Work request: From the data below, copy each line that includes the word "such".

Saved data entries:
[Start of section]
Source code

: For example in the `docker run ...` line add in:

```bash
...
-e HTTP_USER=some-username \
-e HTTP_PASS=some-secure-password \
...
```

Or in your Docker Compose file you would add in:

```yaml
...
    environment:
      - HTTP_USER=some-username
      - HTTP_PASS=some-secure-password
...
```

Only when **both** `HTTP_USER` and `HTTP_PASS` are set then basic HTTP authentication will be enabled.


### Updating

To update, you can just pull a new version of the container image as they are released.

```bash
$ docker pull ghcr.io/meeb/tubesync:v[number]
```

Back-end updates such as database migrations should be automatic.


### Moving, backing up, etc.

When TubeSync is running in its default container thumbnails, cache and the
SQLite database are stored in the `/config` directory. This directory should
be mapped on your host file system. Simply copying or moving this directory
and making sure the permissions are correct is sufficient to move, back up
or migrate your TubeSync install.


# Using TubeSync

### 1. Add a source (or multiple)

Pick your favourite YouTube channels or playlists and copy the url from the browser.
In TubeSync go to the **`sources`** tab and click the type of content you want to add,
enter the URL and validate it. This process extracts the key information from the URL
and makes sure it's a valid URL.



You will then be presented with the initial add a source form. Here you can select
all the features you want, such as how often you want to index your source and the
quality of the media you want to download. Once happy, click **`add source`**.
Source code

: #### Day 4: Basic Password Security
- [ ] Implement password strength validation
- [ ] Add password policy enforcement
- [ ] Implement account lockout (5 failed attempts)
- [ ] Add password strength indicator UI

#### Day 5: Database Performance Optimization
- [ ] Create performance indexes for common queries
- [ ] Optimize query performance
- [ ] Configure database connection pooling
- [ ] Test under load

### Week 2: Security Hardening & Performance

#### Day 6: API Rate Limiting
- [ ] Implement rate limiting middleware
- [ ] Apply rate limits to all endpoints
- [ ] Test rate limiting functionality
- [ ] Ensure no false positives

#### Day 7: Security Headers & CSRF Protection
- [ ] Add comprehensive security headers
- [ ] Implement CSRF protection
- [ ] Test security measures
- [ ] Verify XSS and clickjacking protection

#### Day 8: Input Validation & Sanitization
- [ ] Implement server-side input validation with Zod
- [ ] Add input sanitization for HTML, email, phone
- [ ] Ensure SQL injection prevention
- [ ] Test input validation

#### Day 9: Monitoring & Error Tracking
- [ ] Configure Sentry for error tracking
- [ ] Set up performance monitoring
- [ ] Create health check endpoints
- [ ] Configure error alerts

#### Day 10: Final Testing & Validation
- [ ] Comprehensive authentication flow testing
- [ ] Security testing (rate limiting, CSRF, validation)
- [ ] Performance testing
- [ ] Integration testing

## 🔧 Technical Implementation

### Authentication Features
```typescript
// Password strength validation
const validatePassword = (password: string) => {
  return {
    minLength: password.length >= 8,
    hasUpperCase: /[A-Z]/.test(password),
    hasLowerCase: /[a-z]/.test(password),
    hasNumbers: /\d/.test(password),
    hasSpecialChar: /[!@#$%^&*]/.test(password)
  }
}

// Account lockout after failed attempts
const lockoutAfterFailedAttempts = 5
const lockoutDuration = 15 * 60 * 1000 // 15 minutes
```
[End of section]
[Start of section]
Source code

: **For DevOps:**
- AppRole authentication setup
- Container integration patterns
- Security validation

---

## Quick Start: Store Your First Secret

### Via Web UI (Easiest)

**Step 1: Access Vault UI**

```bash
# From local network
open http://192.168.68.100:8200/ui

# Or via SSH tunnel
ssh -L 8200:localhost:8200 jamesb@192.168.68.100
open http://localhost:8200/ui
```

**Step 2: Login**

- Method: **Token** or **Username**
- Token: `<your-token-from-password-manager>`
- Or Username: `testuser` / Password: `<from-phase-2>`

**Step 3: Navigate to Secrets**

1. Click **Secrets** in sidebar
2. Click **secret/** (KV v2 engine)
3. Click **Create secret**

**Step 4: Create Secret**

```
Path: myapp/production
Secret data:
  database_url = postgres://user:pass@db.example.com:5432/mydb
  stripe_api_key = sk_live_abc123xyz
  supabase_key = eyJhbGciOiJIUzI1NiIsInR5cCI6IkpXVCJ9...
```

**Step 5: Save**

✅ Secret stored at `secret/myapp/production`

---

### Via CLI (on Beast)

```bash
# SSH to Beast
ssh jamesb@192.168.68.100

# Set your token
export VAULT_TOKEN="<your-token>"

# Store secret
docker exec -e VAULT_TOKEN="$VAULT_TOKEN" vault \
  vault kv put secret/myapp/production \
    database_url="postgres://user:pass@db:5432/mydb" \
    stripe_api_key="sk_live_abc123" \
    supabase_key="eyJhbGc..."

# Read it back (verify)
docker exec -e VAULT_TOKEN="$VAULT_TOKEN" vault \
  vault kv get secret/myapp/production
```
[End of section]
Response below:
Back-end updates such as database migrations should be automatic.
all the features you want, such as how often you want to index your source and the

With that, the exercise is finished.